Scientists at the University of California (United States) have revealed a new strategy for an RNA-based vaccine that is effective against any strain of a virus and safe even for babies and those with a weakened immune system.
The vaccine, how it works and a demonstration of its effectiveness in mice are described in an article published today in the scientific journal Proceedings of the National Academy of Sciences, according to a statement from the University of California – Riverside (UCR).
«What I want to highlight in relation to this vaccine strategy is that it is broad (…) applicable to any number of viruses, (…) effective against any variant of a virus and safe for a broad spectrum of people. This could be the universal vaccine we were looking for,” said Rong Hai, virologist at UCR and author of the article, cited in the statement.
Every year, researchers try to predict the four strains of the flu virus most likely to prevail in the next flu season and the updated vaccine should be taken annually.
The same happened with vaccines against SARS-CoV-2, the coronavirus that causes Covid-19, which were being reformulated to target subvariants of the dominant strains in circulation.

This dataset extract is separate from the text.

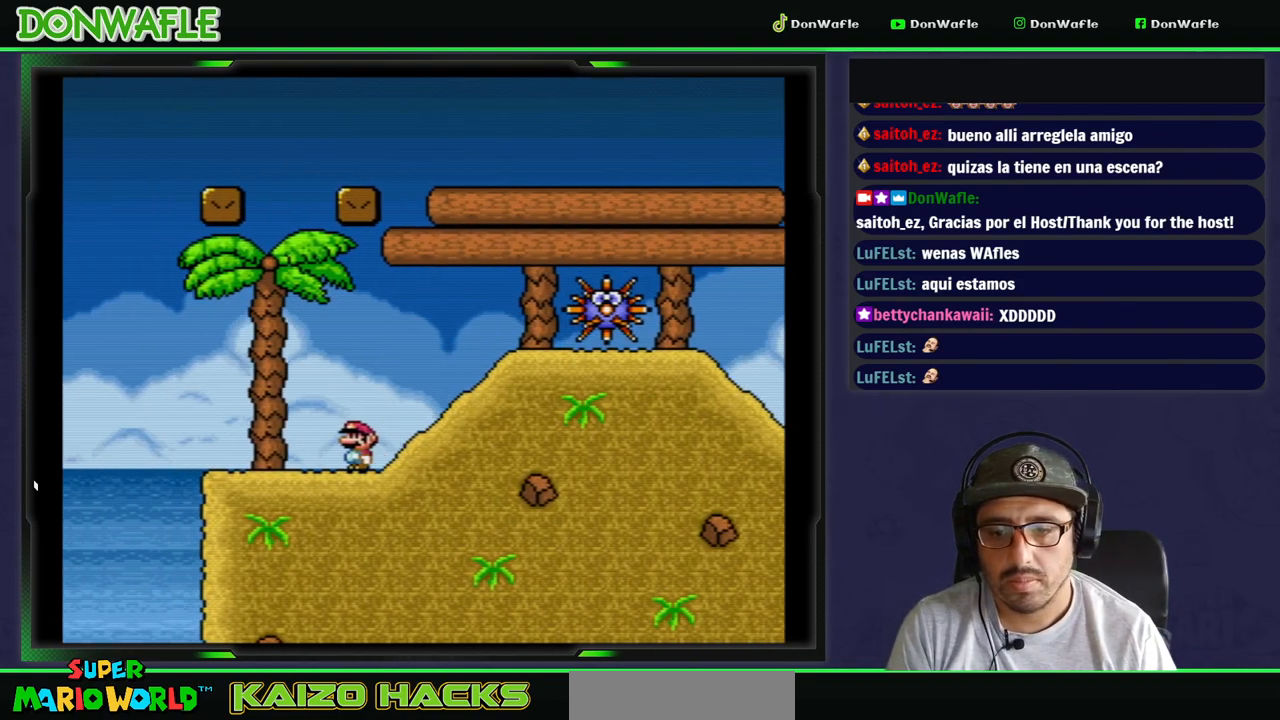
{"dt_ms": 500, "buttons": ["B", "Y", "DPAD_RIGHT"], "events": [[267, "B", "down"], [467, "DPAD_DOWN", "down"], [467, "DPAD_LEFT", "up"], [483, "DPAD_DOWN", "up"], [483, "DPAD_RIGHT", "down"]]}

By targeting a part of the viral genome that is common to all strains of a virus, the new strategy will eliminate the need to create different vaccines.
“Traditionally, vaccines contain a live, killed or modified version of a virus. The body's immune system recognizes a protein in the virus and mounts an immune response", producing "T cells that attack the virus and prevent its spread" and "'memory' B cells that train the immune system" to prevent future attacks.
The vaccine now revealed “uses a modified live version of a virus”, but “does not depend” on the aforementioned immune response – so it can be taken by babies with an incipient immune system or by immunocompromised people –, but rather on small RNA molecules that silence the genes that cause the disease.
«A host – a person, a mouse, whoever is infected – will produce small interfering RNAs as an immunological response to the viral infection. These RNAi then kill the virus,” explained Shouwei Ding, professor of microbiology at UCR and main author of the article, cited in the statement.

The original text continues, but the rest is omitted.